Every line with the string "middle" should be copied from the data.

------------------------------------------------------------------------

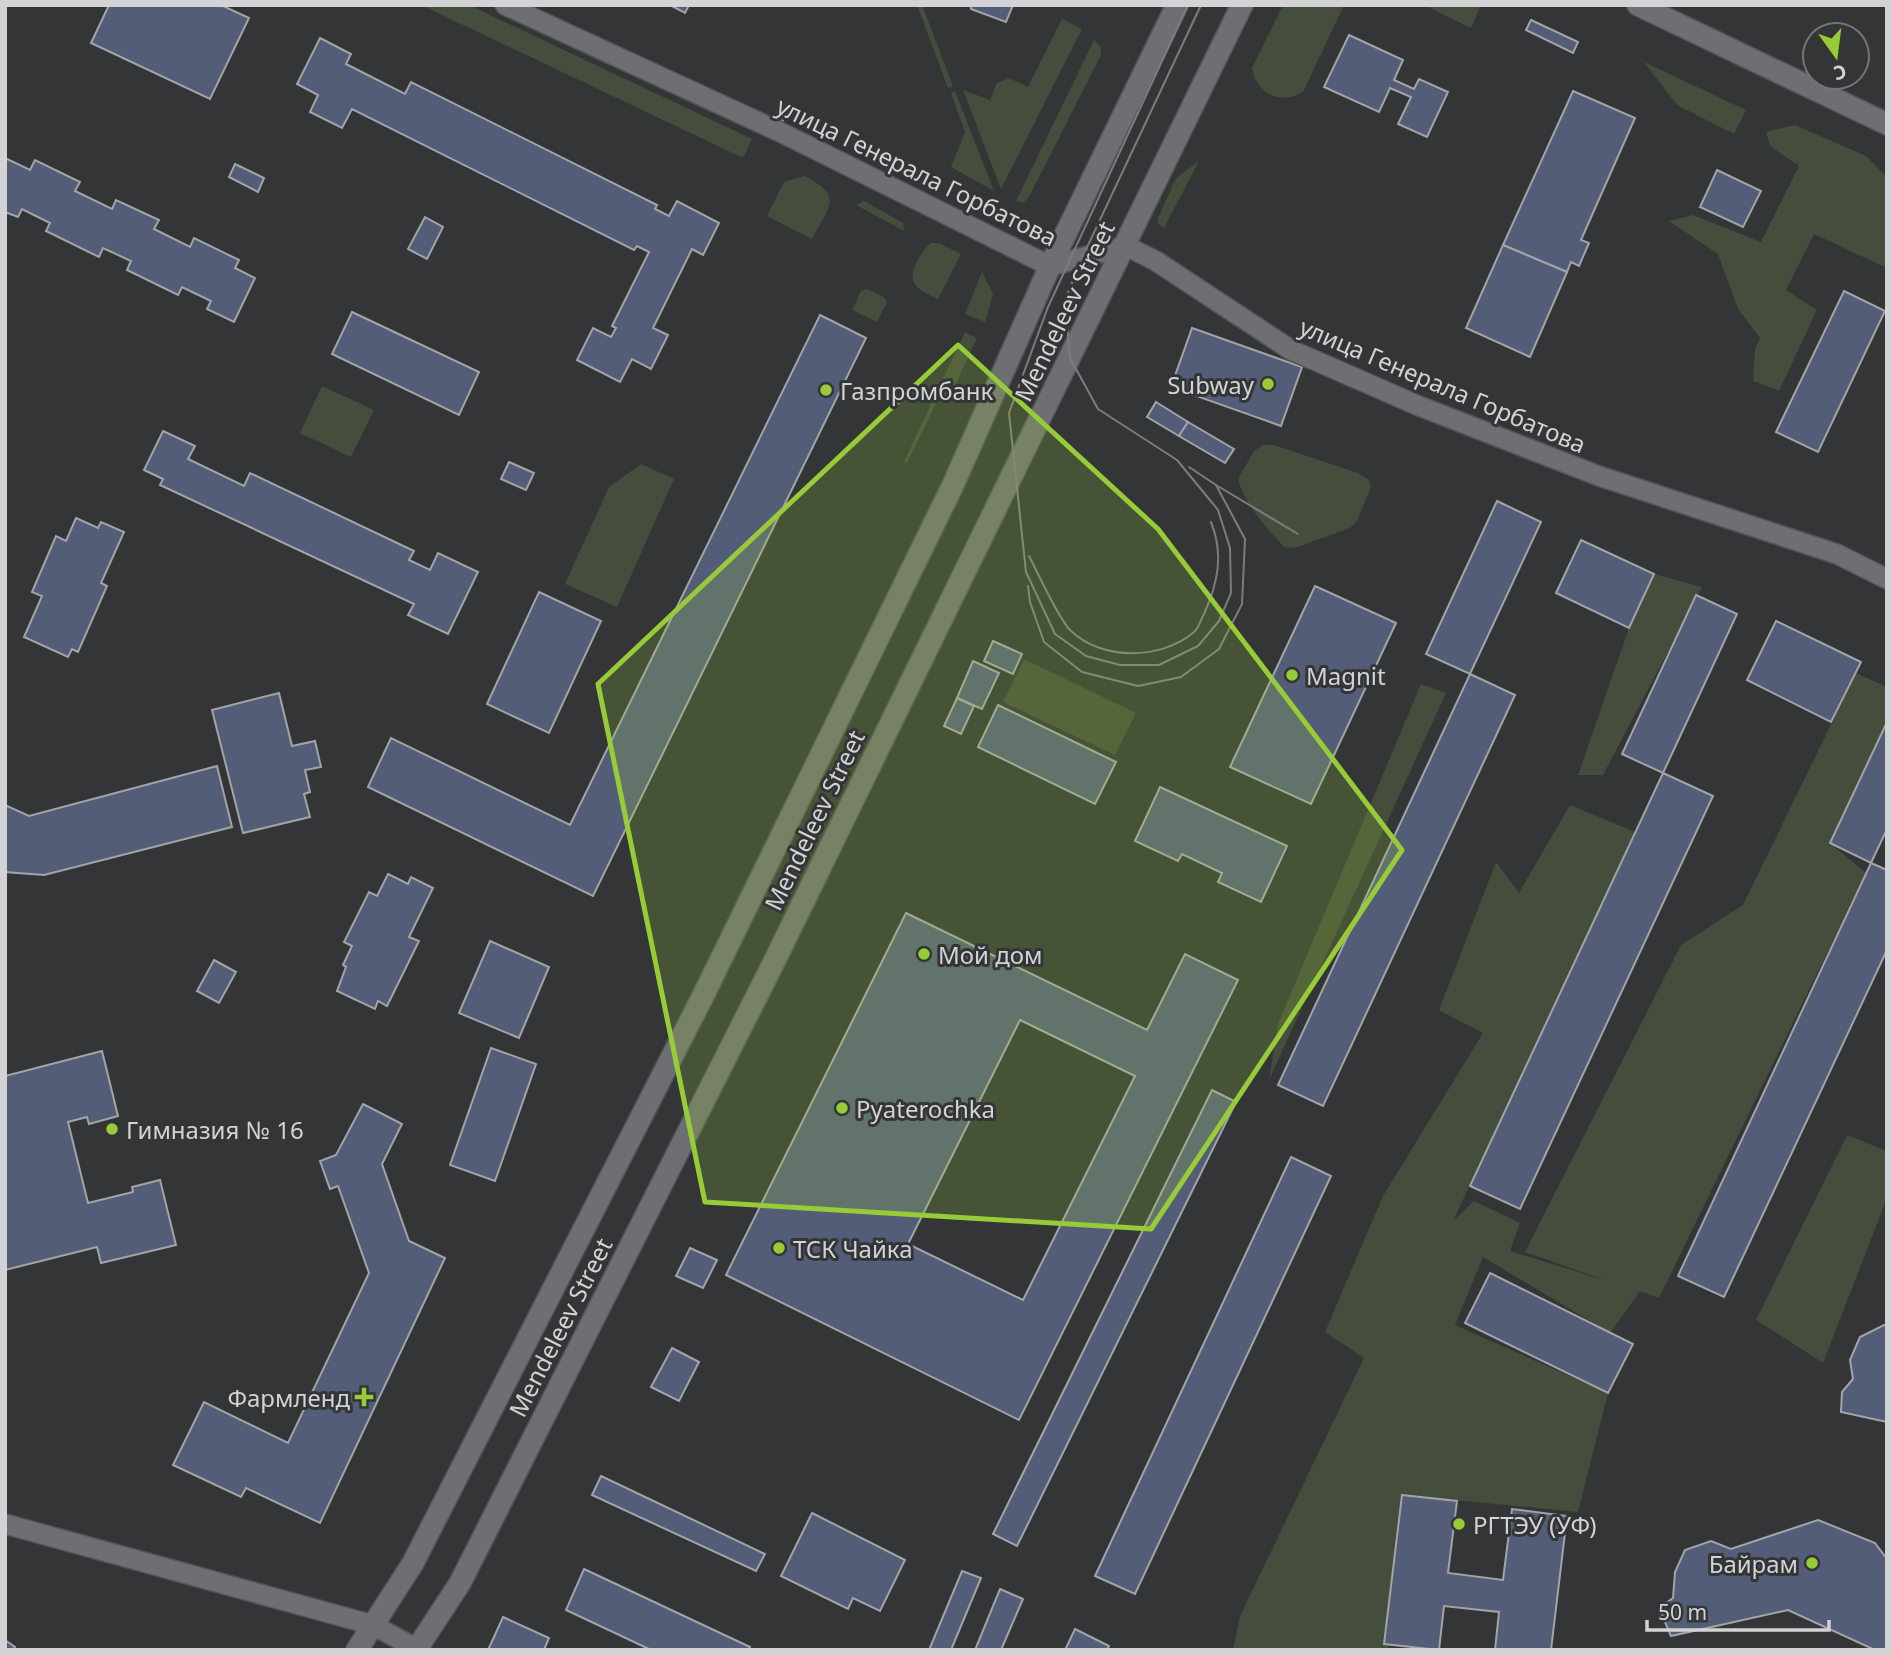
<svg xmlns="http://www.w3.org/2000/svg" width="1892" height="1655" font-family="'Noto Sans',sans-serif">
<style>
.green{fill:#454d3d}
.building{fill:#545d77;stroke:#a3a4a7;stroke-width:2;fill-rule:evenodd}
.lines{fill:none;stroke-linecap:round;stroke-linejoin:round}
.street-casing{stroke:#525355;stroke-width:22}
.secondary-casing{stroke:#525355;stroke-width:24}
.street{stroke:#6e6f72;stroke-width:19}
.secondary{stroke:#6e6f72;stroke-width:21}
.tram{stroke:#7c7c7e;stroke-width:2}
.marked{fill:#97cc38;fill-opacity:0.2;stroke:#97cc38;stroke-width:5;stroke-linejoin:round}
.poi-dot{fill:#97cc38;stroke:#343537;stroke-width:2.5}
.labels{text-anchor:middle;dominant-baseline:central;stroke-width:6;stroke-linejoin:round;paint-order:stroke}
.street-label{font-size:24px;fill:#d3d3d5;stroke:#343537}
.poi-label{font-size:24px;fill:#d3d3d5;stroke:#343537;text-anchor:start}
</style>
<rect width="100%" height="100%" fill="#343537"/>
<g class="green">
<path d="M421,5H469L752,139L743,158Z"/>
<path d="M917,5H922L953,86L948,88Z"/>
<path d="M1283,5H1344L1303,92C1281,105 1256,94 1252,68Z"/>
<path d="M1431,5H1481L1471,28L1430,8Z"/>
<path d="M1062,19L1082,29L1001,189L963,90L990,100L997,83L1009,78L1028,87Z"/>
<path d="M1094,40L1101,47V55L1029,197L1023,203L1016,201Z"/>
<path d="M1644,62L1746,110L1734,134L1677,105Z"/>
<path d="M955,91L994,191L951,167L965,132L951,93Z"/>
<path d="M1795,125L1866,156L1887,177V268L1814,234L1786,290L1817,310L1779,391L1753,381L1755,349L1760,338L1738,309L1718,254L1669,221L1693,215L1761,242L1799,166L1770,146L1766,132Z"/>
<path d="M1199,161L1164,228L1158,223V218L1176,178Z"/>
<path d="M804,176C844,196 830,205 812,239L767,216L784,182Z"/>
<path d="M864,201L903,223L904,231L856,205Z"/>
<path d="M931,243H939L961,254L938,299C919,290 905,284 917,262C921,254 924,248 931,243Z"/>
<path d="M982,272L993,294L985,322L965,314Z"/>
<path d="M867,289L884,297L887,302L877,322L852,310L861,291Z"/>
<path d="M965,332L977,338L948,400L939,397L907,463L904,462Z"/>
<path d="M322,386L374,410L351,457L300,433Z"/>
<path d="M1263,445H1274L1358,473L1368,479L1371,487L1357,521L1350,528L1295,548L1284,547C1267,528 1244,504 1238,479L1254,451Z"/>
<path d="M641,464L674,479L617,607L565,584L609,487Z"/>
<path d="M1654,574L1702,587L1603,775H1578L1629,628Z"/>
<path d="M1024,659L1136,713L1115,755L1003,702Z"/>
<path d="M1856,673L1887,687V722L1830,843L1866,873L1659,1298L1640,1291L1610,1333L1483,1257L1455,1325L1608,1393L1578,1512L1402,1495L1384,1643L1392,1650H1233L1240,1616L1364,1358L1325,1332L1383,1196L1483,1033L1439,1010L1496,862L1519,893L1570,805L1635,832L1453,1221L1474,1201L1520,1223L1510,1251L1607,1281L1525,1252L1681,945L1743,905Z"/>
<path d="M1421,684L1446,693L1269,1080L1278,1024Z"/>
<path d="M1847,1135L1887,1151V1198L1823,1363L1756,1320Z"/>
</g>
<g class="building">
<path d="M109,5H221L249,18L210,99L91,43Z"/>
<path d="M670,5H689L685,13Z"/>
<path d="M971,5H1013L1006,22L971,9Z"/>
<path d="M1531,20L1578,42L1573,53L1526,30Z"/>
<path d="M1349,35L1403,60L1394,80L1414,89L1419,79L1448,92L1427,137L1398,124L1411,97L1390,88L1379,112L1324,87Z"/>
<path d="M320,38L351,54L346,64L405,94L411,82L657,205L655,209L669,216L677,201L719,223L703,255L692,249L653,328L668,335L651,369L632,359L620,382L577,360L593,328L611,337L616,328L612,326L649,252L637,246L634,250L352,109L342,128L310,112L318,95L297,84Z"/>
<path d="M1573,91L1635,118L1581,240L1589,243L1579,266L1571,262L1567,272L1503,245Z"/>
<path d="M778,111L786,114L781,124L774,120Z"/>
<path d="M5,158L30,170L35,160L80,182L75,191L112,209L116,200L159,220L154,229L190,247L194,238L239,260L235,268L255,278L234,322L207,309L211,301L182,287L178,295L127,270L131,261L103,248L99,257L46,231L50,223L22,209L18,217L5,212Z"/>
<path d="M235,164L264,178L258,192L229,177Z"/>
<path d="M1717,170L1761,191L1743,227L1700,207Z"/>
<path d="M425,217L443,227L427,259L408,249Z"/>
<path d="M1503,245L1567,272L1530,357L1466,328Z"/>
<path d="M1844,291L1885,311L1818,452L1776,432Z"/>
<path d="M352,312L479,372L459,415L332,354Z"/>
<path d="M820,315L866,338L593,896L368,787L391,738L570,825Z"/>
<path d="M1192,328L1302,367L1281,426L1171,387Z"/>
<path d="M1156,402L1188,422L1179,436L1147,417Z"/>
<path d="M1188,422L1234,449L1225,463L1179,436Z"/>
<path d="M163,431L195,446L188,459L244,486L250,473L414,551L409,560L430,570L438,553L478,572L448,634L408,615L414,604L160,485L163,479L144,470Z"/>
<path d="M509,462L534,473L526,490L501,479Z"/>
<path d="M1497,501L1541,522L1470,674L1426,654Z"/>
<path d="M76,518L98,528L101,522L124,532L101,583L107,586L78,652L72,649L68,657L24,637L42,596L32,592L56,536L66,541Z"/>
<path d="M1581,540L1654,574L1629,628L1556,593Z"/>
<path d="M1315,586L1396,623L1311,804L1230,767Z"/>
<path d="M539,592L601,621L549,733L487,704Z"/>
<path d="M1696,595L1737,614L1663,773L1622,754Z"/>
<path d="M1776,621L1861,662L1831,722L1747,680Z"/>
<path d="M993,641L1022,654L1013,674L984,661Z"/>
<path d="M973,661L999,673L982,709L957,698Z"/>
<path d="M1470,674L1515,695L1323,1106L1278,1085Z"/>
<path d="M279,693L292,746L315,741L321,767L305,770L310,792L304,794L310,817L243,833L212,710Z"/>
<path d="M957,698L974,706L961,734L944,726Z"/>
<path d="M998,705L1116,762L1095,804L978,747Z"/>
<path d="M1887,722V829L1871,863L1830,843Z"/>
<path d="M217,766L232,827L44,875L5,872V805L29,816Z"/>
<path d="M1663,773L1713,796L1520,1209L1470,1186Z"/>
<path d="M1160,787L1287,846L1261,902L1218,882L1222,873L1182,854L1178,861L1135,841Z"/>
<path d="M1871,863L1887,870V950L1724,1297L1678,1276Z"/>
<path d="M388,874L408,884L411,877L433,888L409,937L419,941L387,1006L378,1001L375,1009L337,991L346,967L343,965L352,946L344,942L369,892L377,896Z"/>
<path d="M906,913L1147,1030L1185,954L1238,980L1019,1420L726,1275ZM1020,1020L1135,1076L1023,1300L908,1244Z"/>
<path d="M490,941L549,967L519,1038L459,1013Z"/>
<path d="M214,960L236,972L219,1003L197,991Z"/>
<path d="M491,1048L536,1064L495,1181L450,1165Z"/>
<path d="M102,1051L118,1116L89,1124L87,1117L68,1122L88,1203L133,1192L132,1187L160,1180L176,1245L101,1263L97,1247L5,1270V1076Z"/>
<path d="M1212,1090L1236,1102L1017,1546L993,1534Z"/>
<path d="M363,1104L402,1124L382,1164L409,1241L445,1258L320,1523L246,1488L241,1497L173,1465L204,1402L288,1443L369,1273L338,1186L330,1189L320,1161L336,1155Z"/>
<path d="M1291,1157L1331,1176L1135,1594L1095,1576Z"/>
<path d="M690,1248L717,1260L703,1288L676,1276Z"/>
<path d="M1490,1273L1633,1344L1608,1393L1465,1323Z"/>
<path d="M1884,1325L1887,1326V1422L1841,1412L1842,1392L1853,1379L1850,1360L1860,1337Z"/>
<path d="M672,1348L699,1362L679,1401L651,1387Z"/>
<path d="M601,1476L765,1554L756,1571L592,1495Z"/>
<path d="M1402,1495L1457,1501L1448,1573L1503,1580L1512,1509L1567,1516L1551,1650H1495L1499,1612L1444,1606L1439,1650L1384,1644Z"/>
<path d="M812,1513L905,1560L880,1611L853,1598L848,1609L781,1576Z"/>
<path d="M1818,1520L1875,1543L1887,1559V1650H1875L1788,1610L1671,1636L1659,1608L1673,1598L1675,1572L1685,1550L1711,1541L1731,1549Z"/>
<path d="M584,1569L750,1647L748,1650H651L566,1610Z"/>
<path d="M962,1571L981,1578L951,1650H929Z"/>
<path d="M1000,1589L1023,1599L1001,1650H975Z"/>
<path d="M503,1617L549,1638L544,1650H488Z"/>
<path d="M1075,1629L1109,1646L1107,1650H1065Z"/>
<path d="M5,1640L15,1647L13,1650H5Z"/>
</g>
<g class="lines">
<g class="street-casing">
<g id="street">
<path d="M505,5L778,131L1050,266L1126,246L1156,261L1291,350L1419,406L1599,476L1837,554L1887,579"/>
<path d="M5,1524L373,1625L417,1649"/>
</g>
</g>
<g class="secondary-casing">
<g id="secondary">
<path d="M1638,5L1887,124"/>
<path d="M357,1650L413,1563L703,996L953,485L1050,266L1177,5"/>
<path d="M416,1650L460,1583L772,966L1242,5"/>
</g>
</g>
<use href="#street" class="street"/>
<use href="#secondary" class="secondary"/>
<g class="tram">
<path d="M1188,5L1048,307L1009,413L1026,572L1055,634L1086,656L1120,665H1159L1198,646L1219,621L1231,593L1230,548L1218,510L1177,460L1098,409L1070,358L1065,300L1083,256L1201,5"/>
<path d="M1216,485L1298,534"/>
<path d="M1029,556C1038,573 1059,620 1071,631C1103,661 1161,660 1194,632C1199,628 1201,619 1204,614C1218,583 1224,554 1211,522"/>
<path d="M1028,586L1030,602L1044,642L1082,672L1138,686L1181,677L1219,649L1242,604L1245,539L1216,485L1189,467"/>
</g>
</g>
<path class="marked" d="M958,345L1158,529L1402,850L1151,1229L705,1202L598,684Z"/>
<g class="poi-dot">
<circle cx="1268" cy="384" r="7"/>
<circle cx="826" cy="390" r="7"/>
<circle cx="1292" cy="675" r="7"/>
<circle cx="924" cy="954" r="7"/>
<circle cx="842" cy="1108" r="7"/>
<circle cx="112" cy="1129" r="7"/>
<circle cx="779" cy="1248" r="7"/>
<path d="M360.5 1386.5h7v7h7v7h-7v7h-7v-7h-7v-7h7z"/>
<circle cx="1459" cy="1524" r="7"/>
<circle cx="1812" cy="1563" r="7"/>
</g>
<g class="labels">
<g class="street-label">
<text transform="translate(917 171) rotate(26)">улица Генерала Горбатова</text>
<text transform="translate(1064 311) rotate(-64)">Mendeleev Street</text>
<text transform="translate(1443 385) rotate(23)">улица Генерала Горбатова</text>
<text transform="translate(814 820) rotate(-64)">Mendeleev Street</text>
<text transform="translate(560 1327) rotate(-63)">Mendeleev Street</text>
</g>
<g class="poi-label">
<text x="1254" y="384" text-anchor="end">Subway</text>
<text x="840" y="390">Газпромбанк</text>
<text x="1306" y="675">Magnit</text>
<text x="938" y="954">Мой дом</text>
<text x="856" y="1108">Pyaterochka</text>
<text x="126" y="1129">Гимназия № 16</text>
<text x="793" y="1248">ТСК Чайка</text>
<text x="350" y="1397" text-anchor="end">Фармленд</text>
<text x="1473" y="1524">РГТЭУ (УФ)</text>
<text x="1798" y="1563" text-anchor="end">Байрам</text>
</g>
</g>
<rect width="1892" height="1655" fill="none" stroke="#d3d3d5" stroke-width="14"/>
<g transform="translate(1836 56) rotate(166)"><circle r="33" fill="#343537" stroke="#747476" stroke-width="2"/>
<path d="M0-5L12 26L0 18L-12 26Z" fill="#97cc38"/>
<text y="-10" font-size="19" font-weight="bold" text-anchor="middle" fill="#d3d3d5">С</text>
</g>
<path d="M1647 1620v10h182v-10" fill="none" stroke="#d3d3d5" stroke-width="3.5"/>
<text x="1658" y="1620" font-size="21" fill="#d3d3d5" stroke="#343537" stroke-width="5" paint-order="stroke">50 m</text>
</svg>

------------------------------------------------------------------------

Result for this task –
.labels{text-anchor:middle;dominant-baseline:central;stroke-width:6;stroke-linejoin:round;paint-order:stroke}
<text y="-10" font-size="19" font-weight="bold" text-anchor="middle" fill="#d3d3d5">С</text>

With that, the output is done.